Wie Free Jazz: der 356 Speedster
Ein schneller 356 ist wie ungestümer Free Jazz auf dem Asphalt, voller Spannung, intensiv, manchmal dissonant. Doch nie ohne die große Linie. Dabei klingt er wie ein Käfer, bassiger zwar und stärker, aber unverkennbar. Dieses Luftgebläserauschen von hinten, so vertraut und schön. Porsche hat den 356, für seine Zeit, gut hinbekommen. Nicht zu fragil, aber mit leichter Hand zu bedienen. Firmenboss Ferry Porsche allerdings war die Speedster-Idee nicht geheuer. Zu abgemagert schien er ihm. Vielleicht, weil Speedster-Wegbereiter Maxie Hoffman zu offensiv ein "Billigmodell" forderte. Doch sein Wort hatte Gewicht: Hoffman verkaufte damals rund ein Drittel der gesamten Porsche-Produktion. Und er lag richtig. Der Speedster passte perfekt nach Beverly Hills, Malibu und Pacific Palisades. In Kalifornien liebten sie dieses preiswerte, präzise Spielzeug aus Germany. Preiswert? Ach, bei uns nie. Selten war der Speedster immer, heute ist er längst die teuerste Form des 356-Genusses.
Historie
Der Boxer im Heck dreht schon bei 4500 Umdrehungen im roten Bereich.
Der Ur-Porsche entstand 1948. Mit der Projektnummer 356 absolvierte er seine ersten Testfahrten im österreichischen Gmünd und begründete so die Sportwagen-Marke, die bis heute tapfer am Heckmotor festhält. 1949 startete die 356-Serie mit gesuperter Käfer-Technik, und schon 1950 verlagerte Porsche die Produktion nach Stuttgart-Zuffenhausen. Neben dem Coupé bot Porsche nun ein Cabrio an. Sogar der Export in die USA lief bereits mit Erfolg. Maxie Hoffman, der weitaus mächtigste aller Porsche-Verkäufer, brachte 1952 den legendären "American Roadster" auf die Schiene. Doch mit seiner Alu-Karosserie war der Sportler viel zu teuer, Porsche konnte nur 21 Stück verkaufen. 1954 folgte der erste Speedster, der mit seinem Aufbau aus Stahlblech deutlich günstiger geriet.
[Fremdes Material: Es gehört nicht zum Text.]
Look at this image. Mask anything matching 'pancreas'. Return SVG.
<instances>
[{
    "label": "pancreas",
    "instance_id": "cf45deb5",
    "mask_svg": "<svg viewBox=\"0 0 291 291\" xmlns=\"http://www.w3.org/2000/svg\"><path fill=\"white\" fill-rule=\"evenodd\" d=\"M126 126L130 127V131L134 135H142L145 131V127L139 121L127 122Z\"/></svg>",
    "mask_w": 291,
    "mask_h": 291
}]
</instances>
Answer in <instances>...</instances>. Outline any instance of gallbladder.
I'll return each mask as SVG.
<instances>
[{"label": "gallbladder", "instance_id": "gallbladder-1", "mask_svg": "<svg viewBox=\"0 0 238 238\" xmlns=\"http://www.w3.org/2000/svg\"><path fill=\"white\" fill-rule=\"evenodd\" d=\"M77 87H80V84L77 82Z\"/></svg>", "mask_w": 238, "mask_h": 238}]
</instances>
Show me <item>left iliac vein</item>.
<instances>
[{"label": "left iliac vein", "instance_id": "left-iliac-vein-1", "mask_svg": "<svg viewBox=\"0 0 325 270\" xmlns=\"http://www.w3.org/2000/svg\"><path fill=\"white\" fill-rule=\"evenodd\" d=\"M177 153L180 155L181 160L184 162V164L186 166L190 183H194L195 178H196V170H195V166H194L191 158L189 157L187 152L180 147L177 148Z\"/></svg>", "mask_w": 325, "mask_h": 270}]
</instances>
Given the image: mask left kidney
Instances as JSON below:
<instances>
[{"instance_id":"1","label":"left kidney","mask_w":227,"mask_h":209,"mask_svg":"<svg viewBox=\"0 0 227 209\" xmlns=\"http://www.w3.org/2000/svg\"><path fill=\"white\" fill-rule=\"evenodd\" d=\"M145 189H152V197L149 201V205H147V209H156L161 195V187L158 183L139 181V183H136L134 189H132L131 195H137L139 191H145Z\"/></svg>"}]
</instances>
Den größten Teil der Speedster-Produktion exportierte Porsche in die USA: Es war ein Glück für die Stuttgarter, dass Jugend-Idole wie James Dean begeistert zugriffen. Im August 1958 schickte Porsche mit dem Convertible D (D für Karosseriebauer Drauz) einen nicht mehr ganz so radikalen Nachfolger ins Rennen.
Technische Daten
Porsche 356 1500 Speedster: Vierzylinder-Boxer, hinten • zentrale Nockenwelle über Stirnräder angetrieben, zwei Ventile pro Zylinder, zwei Fallstrom-Doppelvergaser Solex 32 PBI • Hubraum 1488 ccm • Leistung 40 kW (55 PS) bei 4400/min • max. Drehmoment 103 Nm bei 2500/min • Viergang-Schaltgetriebe • Hinterradantrieb • Einzelradaufhängung vorn an Kurbellenkern oben und unten, zwei Querfederstäbe, hinten Pendelachse an Längslenkern, Federstab • Reifen 3.25 D 16 • Radstand 2100 mm • L/B/H 3950/1660/1220 mm • Leergewicht 770 kg • 0–100 km/h in 17,0 s • Spitze 160 km/h • Verbrauch 10 Liter/100 km • Neupreis 1954: 12.200 Mark.
Plus/Minus
Kofferraum? Dieses Auto braucht keinen Platz für Gepäck.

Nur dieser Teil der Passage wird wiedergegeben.